In a small pot, combine all the sumac sauce ingredients, there should be enough water to moisten the mix well. Add a bit more if needed. Let it boil, for 4 or 5 minutes. Taste it to see if it needs more salt.

Place the fried fish pieces on a platter, and pour the prepared sumac sauce all over them, and serve.

Laymūn Māliḥ ليمون مالح Lemon Preserved in Salt (Kanz Recipe 609)


During the time of the book of Kanz, such salted lemons were very popular, there are nine recipes for making and seasoning it in the book. They were enjoyed as a delicious relish with other foods, and also used as an ingredient in many of Kanz recipes.

6 lemons, washed thoroughly

About ¼ cup pickling salt

4 pieces of fresh ginger, size of an almond each

4 sprigs of parsley

¼ teaspoon saffron


Cut off both ends of four of the lemons, slit them like a cross, lengthwise, but do not separate the quarters. Stuff the slits with salt, and pack the lemons tightly in a container. Cover it, and set it aside for three days (room temperature).

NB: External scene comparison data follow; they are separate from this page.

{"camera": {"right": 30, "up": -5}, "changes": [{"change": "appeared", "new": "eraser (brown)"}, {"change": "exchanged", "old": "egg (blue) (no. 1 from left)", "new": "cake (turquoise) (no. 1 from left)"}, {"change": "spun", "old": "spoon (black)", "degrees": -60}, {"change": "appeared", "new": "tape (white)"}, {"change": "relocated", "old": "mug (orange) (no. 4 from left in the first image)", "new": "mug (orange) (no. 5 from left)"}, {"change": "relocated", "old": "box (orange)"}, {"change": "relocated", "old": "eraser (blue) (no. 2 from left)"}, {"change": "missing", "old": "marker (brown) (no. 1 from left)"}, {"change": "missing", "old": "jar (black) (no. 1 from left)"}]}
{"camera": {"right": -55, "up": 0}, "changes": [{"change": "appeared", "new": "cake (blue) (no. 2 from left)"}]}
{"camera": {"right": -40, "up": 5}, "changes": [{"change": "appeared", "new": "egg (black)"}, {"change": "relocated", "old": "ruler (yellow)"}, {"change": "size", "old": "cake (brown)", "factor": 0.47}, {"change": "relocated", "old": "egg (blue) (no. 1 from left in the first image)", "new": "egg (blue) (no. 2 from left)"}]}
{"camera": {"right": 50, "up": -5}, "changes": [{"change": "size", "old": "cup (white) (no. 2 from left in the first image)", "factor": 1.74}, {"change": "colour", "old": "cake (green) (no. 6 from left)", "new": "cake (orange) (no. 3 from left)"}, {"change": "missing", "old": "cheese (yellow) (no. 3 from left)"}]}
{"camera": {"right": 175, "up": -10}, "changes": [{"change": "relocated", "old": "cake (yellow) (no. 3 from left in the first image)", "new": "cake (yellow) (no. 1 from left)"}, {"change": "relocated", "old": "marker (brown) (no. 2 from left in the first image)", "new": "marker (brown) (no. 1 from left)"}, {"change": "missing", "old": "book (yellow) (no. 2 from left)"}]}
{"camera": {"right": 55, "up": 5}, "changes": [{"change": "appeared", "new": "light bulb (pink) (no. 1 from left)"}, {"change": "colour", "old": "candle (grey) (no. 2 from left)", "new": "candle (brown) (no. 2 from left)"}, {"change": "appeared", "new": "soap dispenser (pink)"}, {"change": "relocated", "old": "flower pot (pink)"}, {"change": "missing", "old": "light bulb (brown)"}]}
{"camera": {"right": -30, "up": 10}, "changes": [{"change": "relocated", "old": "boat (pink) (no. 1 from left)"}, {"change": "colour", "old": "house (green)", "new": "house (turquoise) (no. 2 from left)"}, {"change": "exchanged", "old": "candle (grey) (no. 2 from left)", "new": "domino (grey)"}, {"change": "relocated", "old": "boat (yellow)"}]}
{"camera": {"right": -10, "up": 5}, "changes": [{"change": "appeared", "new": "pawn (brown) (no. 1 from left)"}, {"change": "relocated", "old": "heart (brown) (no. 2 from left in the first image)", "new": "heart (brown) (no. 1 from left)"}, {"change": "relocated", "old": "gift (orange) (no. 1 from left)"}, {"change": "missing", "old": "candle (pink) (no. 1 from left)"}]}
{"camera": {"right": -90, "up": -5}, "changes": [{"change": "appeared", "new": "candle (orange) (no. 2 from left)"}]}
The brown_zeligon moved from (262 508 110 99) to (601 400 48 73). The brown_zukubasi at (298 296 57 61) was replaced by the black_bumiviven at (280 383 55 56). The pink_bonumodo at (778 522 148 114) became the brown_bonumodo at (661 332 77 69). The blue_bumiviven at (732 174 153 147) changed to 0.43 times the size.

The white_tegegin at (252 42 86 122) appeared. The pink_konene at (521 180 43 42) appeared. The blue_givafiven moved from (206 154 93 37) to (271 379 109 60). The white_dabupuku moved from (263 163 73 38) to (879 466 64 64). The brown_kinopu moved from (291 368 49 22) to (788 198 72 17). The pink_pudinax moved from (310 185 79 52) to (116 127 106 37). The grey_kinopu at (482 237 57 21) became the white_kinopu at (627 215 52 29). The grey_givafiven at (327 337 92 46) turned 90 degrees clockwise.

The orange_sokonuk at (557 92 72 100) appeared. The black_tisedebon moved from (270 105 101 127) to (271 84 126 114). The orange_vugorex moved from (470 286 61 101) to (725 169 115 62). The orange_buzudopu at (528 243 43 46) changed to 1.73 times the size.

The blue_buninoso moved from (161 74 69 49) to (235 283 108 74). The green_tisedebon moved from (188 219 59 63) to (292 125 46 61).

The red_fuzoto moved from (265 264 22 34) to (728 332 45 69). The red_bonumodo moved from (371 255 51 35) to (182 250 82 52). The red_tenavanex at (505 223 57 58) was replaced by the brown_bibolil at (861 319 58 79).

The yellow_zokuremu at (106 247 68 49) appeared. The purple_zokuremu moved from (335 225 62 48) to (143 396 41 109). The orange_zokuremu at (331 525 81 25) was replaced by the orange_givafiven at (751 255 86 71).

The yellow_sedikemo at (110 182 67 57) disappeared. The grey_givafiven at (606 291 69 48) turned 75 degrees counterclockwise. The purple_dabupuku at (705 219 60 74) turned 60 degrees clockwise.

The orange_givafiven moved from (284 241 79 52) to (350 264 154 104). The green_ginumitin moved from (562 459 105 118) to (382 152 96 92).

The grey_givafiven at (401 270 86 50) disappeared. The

Take the lemons out of the container, and set aside the remaining liquid. Gently press them by hand to extract some of their juice, which is to be added to the set aside liquid. Discard all seeds. Stuff each lemon with a piece of ginger and a sprig of parsley. Pack them tightly in a container.

Extract the juice of the remaining two lemons, and add it to the set-aside juices. Add saffron to it, and pour it all over the lemons. There should be enough juice to cover the lemons completely, add more if needed.

Cover the container, and put it away, at room temperature, preferably in a dark place, for a week or so, and use. Refrigerate the remaining amount (as you will need it in several of the Kanz recipes, which I will be blogging about soon).

Takhlīl al-Shamār al-Akhḍar (Sweet and Sour Pickle of Fresh Fennel, Kanz recipe 591)

An unusual pickle, refreshingly sweet and sour, and scented with rosewater. The recipe recommends eating it after heavy meals because it aids digestion and dispels gastric winds.

1 bulb of fresh fennel, cut into medium pieces (use only the tender parts)

1 cup red wine vinegar

3 tablespoons sugar

¼ teaspoon of each of toasted whole seeds of coriander and caraway

A sprig of mint

1 teaspoon rosewater

Boil the cut fennel in wine vinegar until half-cooked. Drain it, and squeeze out extra moisture (keep the drained vinegar). Prepare the vinegar liquid as follows: Mix the remaining vinegar with sugar, toasted seeds, mint and rosewater.

Put the drained fennel in a container, and pour on it the prepared vinegar liquid. There should be enough to cover the fennel pieces. Cover the container, and set it aside for a week, at room temperature, and use. Refrigerate the remaining amount.